(Text-based design files)

-- Opening Marker --

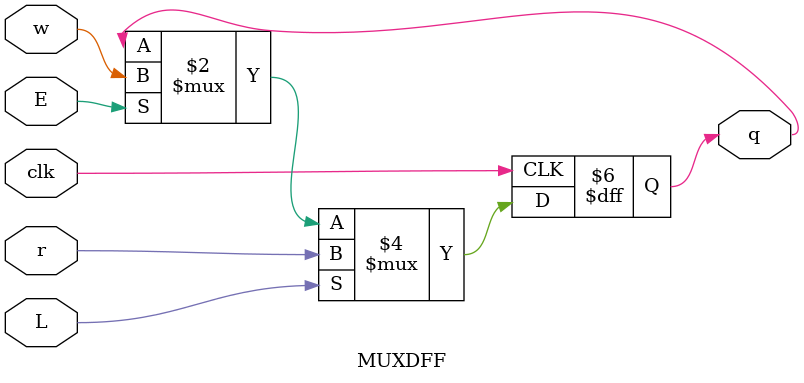
<source format=v>
module top_module (
    input [3:0] SW,
    input [3:0] KEY,
    output [3:0] LEDR
); //

    MUXDFF DFF3(KEY[0], KEY[1], KEY[2], KEY[3], SW[3], LEDR[3]);
    MUXDFF DFF2(KEY[0], KEY[1], KEY[2], LEDR[3], SW[2], LEDR[2]);
    MUXDFF DFF1(KEY[0], KEY[1], KEY[2], LEDR[2], SW[1], LEDR[1]);
    MUXDFF DFF0(KEY[0], KEY[1], KEY[2], LEDR[1], SW[0], LEDR[0]);
endmodule

module MUXDFF (
    input clk,
    input E,
    input L,
    input w,
    input r,
    output q
);
    always @ (posedge clk) begin 
        if (L)
            q <= r;
        else
            q <= E ? w :q;
    end

endmodule

</source>
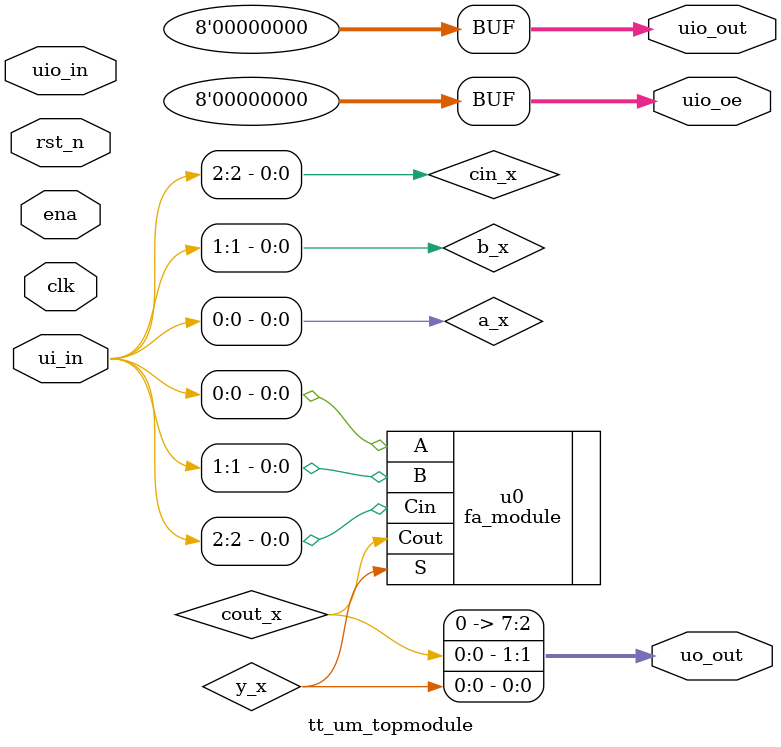
<source format=sv>
module tt_um_topmodule (
    input  wire [7:0] ui_in,    // Dedicated inputs
    output wire [7:0] uo_out,   // Dedicated outputs
    input  wire [7:0] uio_in,   // IOs: Input path
    output wire [7:0] uio_out,  // IOs: Output path
    output wire [7:0] uio_oe,   // IOs: Enable path (active high: 0=input, 1=output)
    input  wire       ena,      // always 1 when the design is powered, so you can ignore it
    input  wire       clk,      // clock
    input  wire       rst_n     // reset_n - low to reset
);

    fa_module u0 ( // <--- Your module
        .A(a_x),
        .B(b_x),
        .Cin(cin_x),
        .S(y_x),
        .Cout(cout_x)
    );

    // ! DO NOT TOUCH !
    logic a_x, b_x, cin_x, y_x, cout_x;

    assign a_x = ui_in[0];
    assign b_x = ui_in[1];
    assign cin_x = ui_in[2];

    assign uo_out[0] = y_x;
    assign uo_out[1] = cout_x;

    assign uo_out[7:2] = '0;

    assign uio_out      = '0;
    assign uio_oe       = '0;
endmodule

</source>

-- Closing Marker --

The lines you return should be those above that contain the word "MUXDFF", every one of them.

__RESULT OF THIS EXERCISE__:
    MUXDFF DFF3(KEY[0], KEY[1], KEY[2], KEY[3], SW[3], LEDR[3]);
    MUXDFF DFF2(KEY[0], KEY[1], KEY[2], LEDR[3], SW[2], LEDR[2]);
    MUXDFF DFF1(KEY[0], KEY[1], KEY[2], LEDR[2], SW[1], LEDR[1]);
    MUXDFF DFF0(KEY[0], KEY[1], KEY[2], LEDR[1], SW[0], LEDR[0]);
module MUXDFF (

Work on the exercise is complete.